:: Task goal ::
Reproduce the OLTA backtest methodology text below word for word, in full.

:: Excerpted text ::
+--

OLTA Backtest Methodology
Date: 2025-09-11 Author: OLTA Research Abstract: The OLTA backtest engine is a pure-Node.js, dependency-free simulator that replays an index's NAV under a chosen rebalance strategy across a daily kline dataset, computes the standard institutional return metrics, and stress-tests the resulting series against eight predefined crisis windows. This paper documents the engine, the inputs, the formulas, and the limitations.
1. Data sources
Two distinct data layers feed the engine:
Crypto leg. 2-year daily Binance Spot klines for 116 crypto symbols. Pulled via the public Binance REST API (/api/v3/klines endpoint, 1d interval). The cutoff for the current report is 2026-05-21; the earliest usable bar varies by listing date and ranges from 2024-05 (for tokens with full 730-day coverage) to 2024-09 or later (for newly-listed tokens).
Equity leg. 5-year daily price history for 80 US stocks and ETFs that back the Equities and Diversified families. Single stocks route through Dinari (US broker-dealer, TRACI-regulated). ETF coverage (SPY, QQQ, IEMG, GLD, SLV, USO) routes through Backed Finance. Sourced from Yahoo Finance daily-adjusted closes with split adjustments applied at the source. The series begins 2021-05 and runs to 2026-05.

+--

:: Data extract ::
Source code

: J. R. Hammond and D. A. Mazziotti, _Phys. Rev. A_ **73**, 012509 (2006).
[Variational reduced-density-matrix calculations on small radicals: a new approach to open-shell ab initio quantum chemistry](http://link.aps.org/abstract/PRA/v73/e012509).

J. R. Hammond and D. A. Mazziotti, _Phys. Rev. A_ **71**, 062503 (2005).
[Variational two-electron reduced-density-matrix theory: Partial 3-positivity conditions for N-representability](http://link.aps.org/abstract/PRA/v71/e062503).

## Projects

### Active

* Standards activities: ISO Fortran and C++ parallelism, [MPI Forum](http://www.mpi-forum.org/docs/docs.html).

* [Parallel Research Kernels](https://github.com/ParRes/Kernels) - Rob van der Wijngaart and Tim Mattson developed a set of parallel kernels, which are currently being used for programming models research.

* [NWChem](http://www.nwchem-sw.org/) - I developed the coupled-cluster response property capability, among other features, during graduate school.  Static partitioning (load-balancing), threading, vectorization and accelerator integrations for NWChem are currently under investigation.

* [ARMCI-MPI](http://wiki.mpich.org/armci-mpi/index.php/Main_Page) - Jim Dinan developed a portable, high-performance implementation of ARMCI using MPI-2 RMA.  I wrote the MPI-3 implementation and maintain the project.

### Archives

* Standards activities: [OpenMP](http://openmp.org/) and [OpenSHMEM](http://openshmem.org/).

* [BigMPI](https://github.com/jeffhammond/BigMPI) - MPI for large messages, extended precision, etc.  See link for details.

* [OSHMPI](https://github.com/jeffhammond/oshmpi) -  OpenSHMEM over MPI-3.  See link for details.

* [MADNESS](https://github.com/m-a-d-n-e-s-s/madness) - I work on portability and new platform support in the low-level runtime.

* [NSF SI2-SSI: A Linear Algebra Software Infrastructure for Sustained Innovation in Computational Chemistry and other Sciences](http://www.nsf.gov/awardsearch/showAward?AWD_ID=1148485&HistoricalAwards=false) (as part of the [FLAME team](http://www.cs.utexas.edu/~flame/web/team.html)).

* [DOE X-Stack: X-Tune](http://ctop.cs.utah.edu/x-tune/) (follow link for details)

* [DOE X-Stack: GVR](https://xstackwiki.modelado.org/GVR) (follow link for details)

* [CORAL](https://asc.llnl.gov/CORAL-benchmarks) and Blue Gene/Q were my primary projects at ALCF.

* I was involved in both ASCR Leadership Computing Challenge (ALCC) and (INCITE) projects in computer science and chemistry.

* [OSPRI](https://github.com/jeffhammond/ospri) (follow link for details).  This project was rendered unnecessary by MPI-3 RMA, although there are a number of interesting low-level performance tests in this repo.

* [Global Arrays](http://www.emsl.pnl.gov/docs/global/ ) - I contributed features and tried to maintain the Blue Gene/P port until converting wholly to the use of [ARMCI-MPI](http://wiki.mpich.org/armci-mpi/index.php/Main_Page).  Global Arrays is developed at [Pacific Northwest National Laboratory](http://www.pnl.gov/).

+--

:: Response ::
OLTA Backtest Methodology
Date: 2025-09-11 Author: OLTA Research Abstract: The OLTA backtest engine is a pure-Node.js, dependency-free simulator that replays an index's NAV under a chosen rebalance strategy across a daily kline dataset, computes the standard institutional return metrics, and stress-tests the resulting series against eight predefined crisis windows. This paper documents the engine, the inputs, the formulas, and the limitations.
1. Data sources
Two distinct data layers feed the engine:
Crypto leg. 2-year daily Binance Spot klines for 116 crypto symbols. Pulled via the public Binance REST API (/api/v3/klines endpoint, 1d interval). The cutoff for the current report is 2026-05-21; the earliest usable bar varies by listing date and ranges from 2024-05 (for tokens with full 730-day coverage) to 2024-09 or later (for newly-listed tokens).
Equity leg. 5-year daily price history for 80 US stocks and ETFs that back the Equities and Diversified families. Single stocks route through Dinari (US broker-dealer, TRACI-regulated). ETF coverage (SPY, QQQ, IEMG, GLD, SLV, USO) routes through Backed Finance. Sourced from Yahoo Finance daily-adjusted closes with split adjustments applied at the source. The series begins 2021-05 and runs to 2026-05.